# Microsoft and Canonical partner to bring Ubuntu to Windows 10



## Desmond (Mar 30, 2016)

What the hell is Microsoft up to?



> According to sources at Canonical, Ubuntu Linux's parent company, and Microsoft, you'll soon be able to run Ubuntu on Windows 10.
> linuxonwindows.jpg
> 
> This will be more than just running the Bash shell on Windows 10. After all, thanks to programs such as Cygwin or MSYS utilities, hardcore Unix users have long been able to run the popular Bash command line interface (CLI) on Windows.
> ...



Source: ​Microsoft and Canonical partner to bring Ubuntu to Windows 10 | ZDNe


----------



## Nerevarine (Mar 30, 2016)

Could this lead to Direct X being somehow ported to Ubuntu ?


----------



## Desmond (Mar 30, 2016)

Porting DirectX to Linux would mean relinquishing their dominance of PC gaming to Linux. I doubt they'd want to do that.

Sent from my A0001 using Tapatalk


----------



## kg11sgbg (Mar 30, 2016)

Now this is something, getting serious.
Especially,if Ubuntu could be run from within Windows OS without any virtualization software!!!
MS + GNU/Linux are coming together???

Are we moving towards HYBRID OS?

What will Richard Stallman say now???????????????????????


----------



## josin (Mar 30, 2016)

We need a " penguin " button in keyboard.. Hit it you get Ubuntu..hit windows button you are back to win 10

Sent from my A0001 using Tapatalk


----------



## Desmond (Mar 31, 2016)

I fear Microsoft is running their tried and tested 3E formula to squish out Linux.

Sent from my A0001 using Tapatalk


----------



## kg11sgbg (Mar 31, 2016)

Desmond David said:


> I fear Microsoft is running their tried and tested 3E formula to squish out Linux.
> 
> Sent from my A0001 using Tapatalk


Apprehending your fear,Desmond that's highly unlikely to occur.
We know MS is used by the majority of ordinary(naive) users globally,as for personal use.But big corporations use GNU/Linux besides MS,and Linux OS after decades though no match for Windows,has still emerged as an alternative OS (user friendly)for many users and countries alongside companies for reliability and cost effectiveness. The huge no of developers (backed by profit run corporates)of Linux worldwide cannot be ignored or brushed aside as simple as that. Hopefully and wishfully,MS won't play a risky game as stakes are too high for it.


----------



## Desmond (Mar 31, 2016)

You are right, it's highly unlikely that MS would do something to damage Linux's market share. But MS is MS and god knows what they could be up to.

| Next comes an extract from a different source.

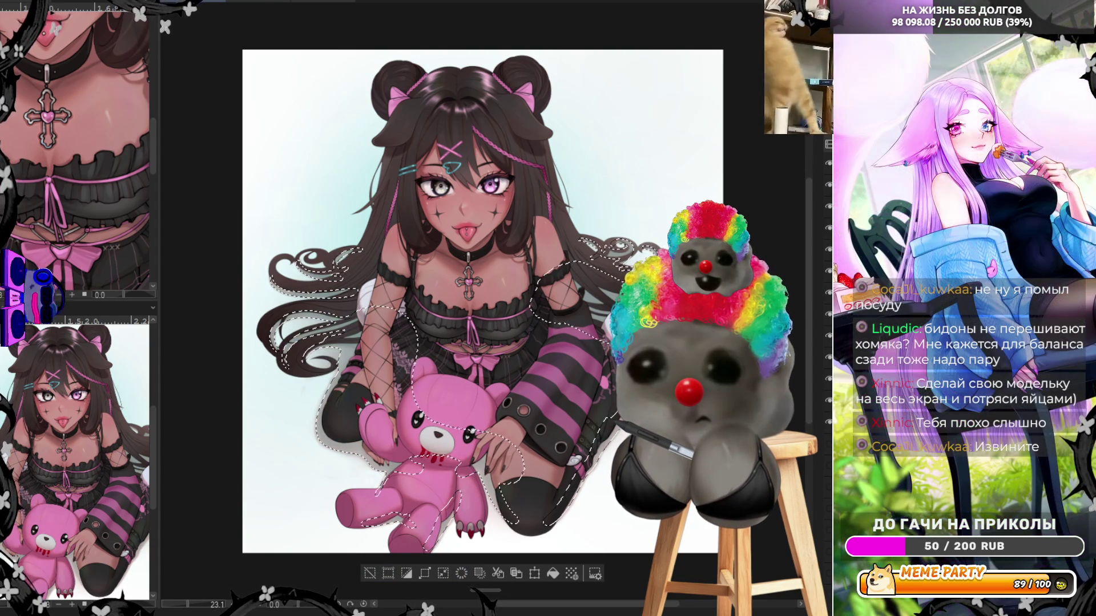
pyautogui.press('ctrl+d')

Some people speculate that this has something to do with Docker and containers. So far Docker only runs perfectly on Linux. Other OSs require VirtualBox for the same. Also, Microsoft is a supporter of Docker and wants it to run natively on Windows.

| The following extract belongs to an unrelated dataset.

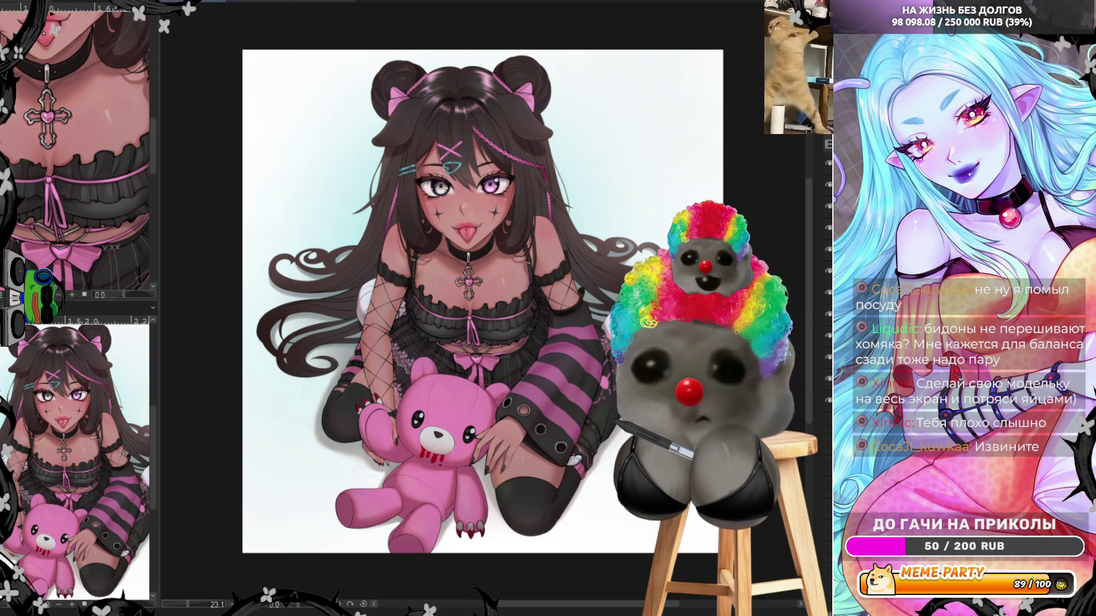
pyautogui.scroll(-1, 482, 302)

Seeing that containers and microservices are currently the trending technologies in enterprise and corporate systems, its understandable that they want a piece of the action.

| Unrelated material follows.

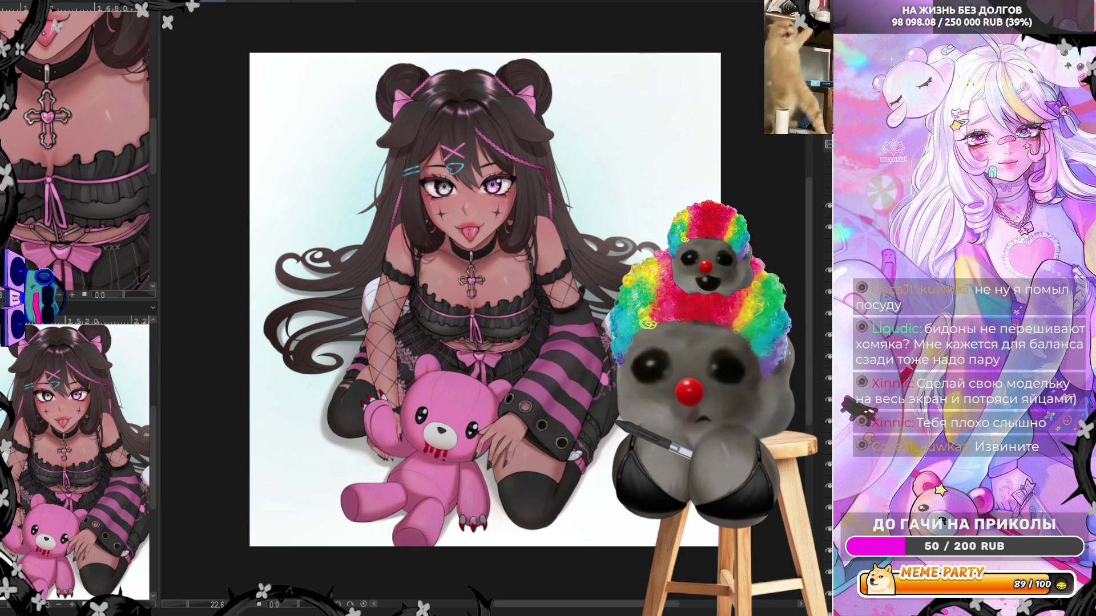
pyautogui.press('Tab')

Sent from my A0001 using Tapatalk

- - - Updated - - -

Update: 

I have been reading news that only bash is coming to Windows 10. This supports the Docker theory since Docker runs in the command line.

However, I am wondering how this would be different compared to Cygwin or MSYS/MINGW?


----------



## Flash (Mar 31, 2016)

> [h=2]Microsoft and Canonical partner to bring DOWN Ubuntu to Windows 10[/h]


:loser_NF:


----------



## TheSloth (Apr 1, 2016)

they bought!!!!  
Microsoft Buys Canonical And Shuts Down Ubuntu Linux O


----------



## Desmond (Apr 1, 2016)

lightningfassst said:


> they bought!!!!
> Microsoft Buys Canonical And Shuts Down Ubuntu Linux O


Nice try

Sent from my A0001 using Tapatalk


----------



## TheSloth (Apr 1, 2016)

Yay


----------



## gameranand (Apr 7, 2016)

This will have a global influence on computing. [MENTION=5007]Desmond David[/MENTION] Docker theory is the only explanation that supports this. MS already have very big market share but Docker they don't have. With Canonical on their side, they might make that happen.


----------